-- Job item --
Search the records for the string "BOLO" and return each line that has it.

Given records section start

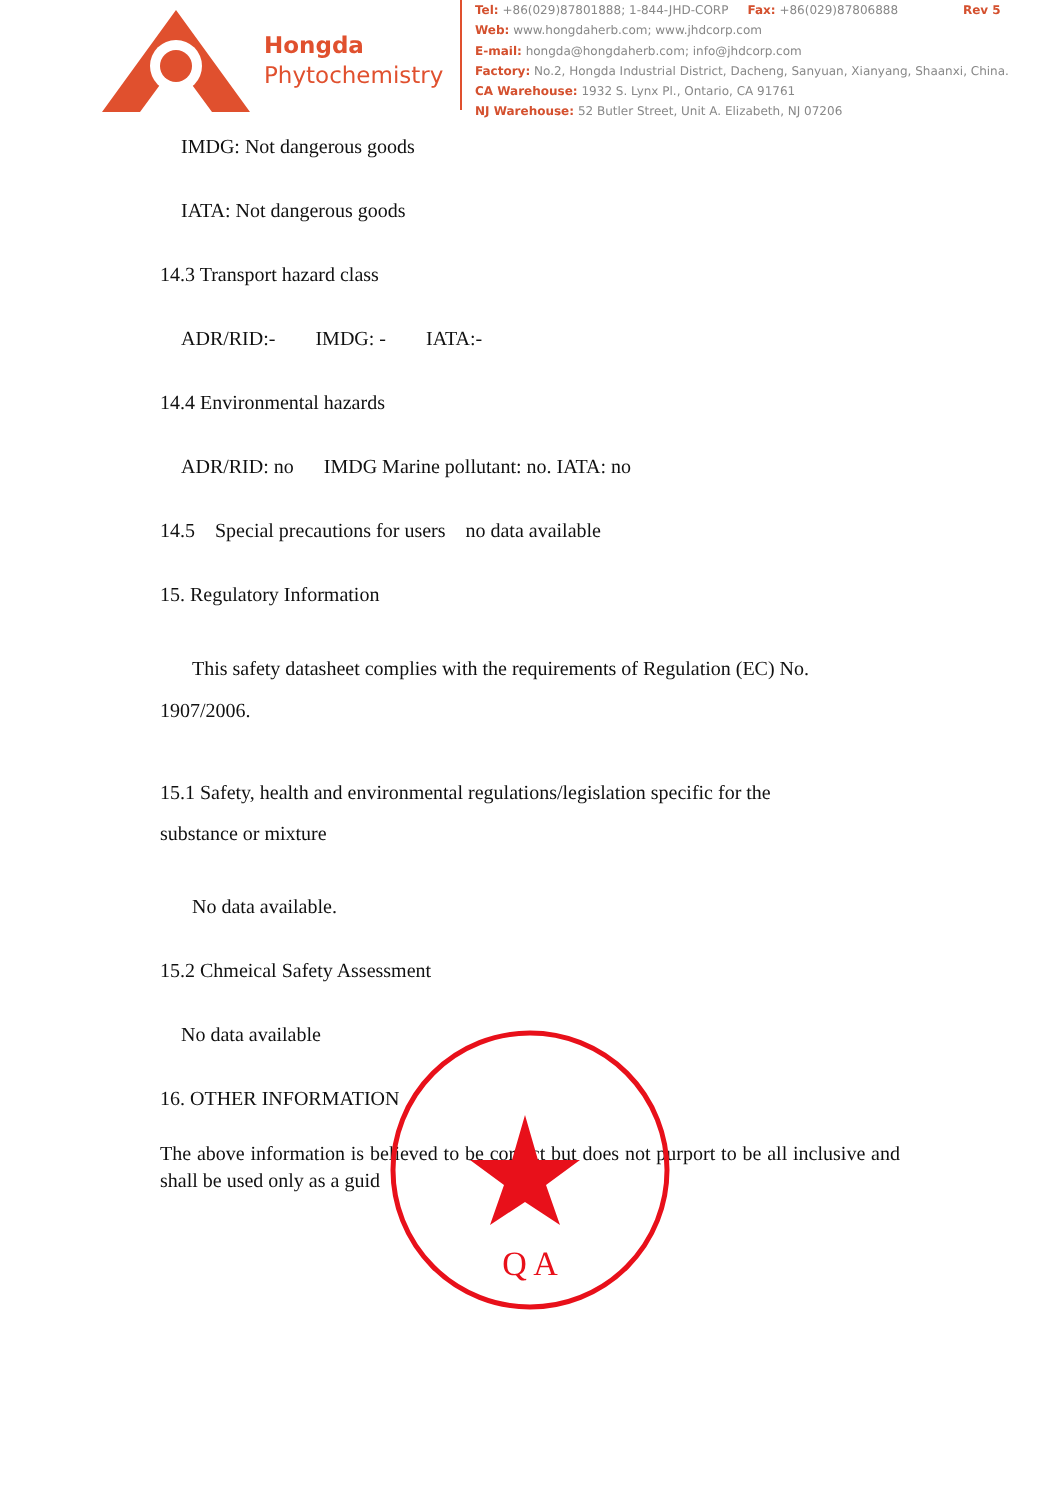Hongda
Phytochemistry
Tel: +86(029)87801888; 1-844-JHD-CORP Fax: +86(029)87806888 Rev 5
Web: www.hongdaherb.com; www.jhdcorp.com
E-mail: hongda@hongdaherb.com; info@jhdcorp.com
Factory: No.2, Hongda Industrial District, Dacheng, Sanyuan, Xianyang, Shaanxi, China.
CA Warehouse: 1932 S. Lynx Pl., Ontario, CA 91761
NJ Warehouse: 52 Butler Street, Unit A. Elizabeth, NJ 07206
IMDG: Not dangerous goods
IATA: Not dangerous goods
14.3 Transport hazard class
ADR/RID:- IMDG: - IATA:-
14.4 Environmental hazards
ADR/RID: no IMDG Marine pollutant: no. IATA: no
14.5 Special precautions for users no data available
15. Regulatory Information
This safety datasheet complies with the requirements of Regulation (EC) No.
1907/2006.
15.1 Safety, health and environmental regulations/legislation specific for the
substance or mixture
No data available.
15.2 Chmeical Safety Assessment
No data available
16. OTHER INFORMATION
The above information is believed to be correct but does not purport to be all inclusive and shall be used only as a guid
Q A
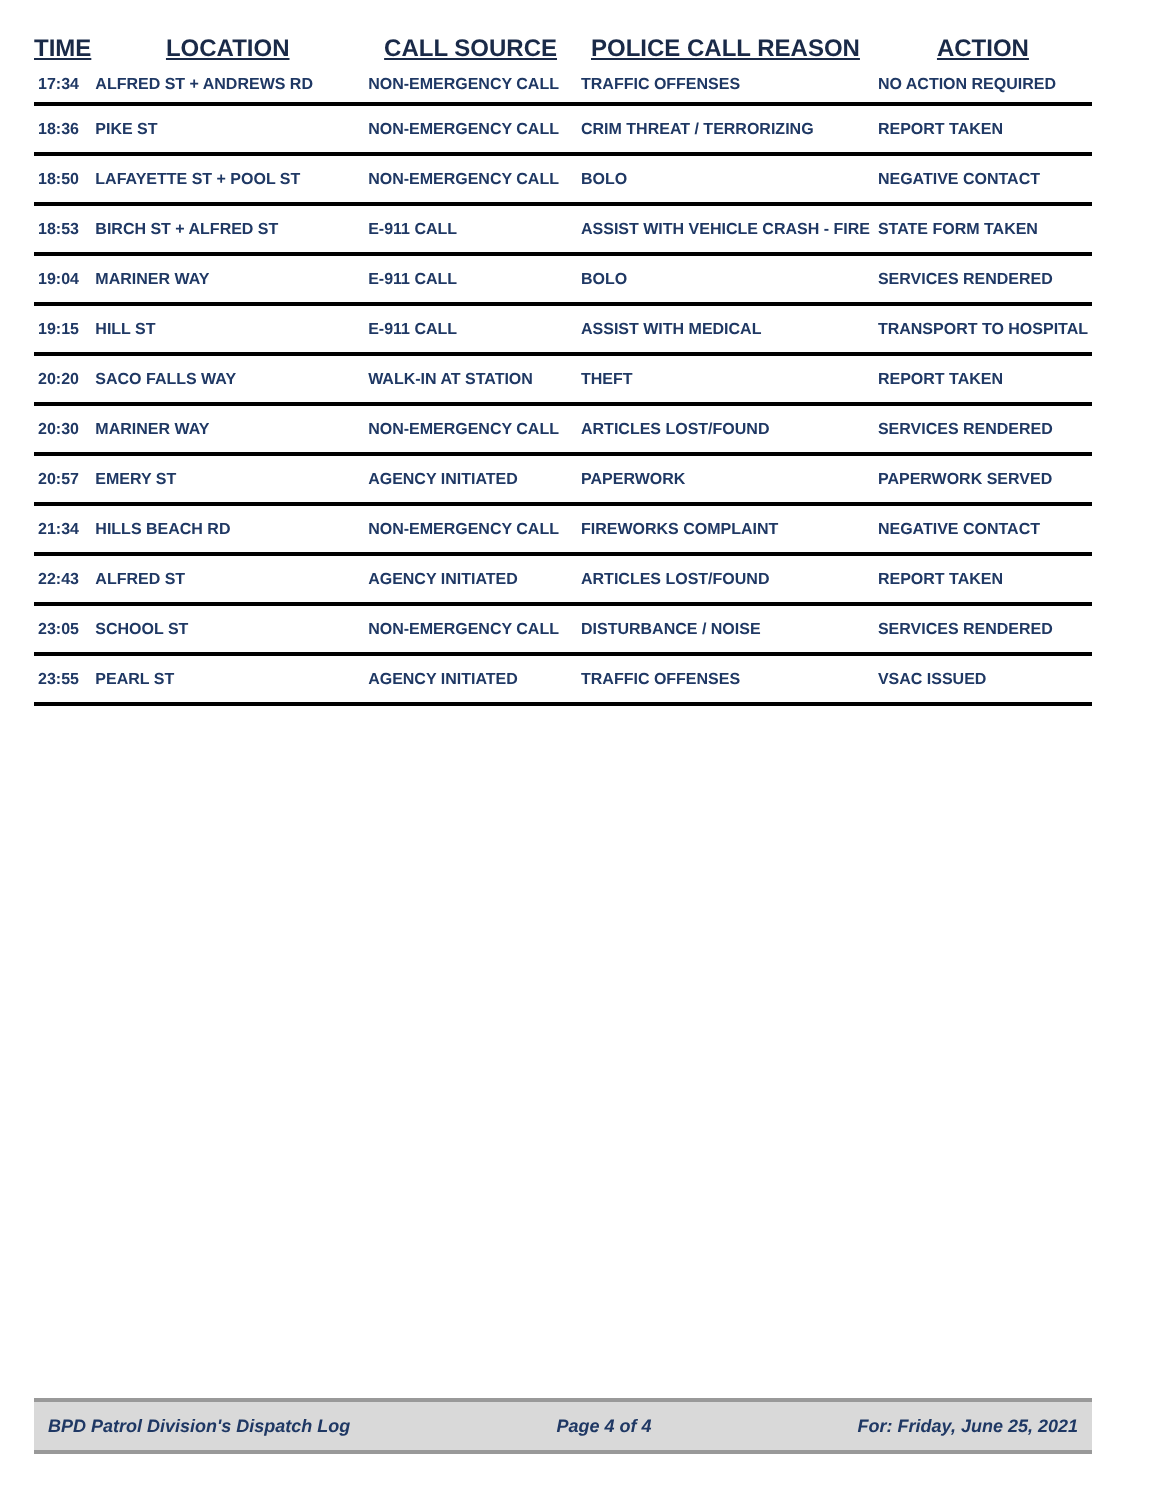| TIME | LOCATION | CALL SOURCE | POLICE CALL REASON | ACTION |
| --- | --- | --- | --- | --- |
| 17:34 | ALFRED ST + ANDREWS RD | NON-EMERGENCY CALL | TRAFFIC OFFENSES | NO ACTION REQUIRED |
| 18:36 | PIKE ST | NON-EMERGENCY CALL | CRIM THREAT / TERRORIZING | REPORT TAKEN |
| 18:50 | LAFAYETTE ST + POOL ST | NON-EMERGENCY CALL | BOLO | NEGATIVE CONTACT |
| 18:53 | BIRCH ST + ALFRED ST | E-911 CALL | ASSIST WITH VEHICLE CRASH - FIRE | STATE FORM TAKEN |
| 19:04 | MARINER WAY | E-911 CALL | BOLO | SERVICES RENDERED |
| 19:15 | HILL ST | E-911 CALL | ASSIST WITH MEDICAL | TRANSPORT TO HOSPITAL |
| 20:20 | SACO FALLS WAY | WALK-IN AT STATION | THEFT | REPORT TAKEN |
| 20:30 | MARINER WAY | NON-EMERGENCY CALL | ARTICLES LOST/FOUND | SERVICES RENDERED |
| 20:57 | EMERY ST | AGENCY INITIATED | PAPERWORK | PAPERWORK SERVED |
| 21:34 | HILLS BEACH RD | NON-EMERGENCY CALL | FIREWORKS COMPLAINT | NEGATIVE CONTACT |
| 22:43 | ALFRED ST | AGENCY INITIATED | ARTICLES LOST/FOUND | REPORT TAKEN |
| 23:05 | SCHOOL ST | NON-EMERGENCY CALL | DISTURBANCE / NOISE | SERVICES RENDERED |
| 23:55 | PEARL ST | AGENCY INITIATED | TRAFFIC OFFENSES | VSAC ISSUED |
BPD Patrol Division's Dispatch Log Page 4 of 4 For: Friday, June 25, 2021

Given records section end

-- Solution for this exercise --
| 18:50 | LAFAYETTE ST + POOL ST | NON-EMERGENCY CALL | BOLO | NEGATIVE CONTACT |
| 19:04 | MARINER WAY | E-911 CALL | BOLO | SERVICES RENDERED |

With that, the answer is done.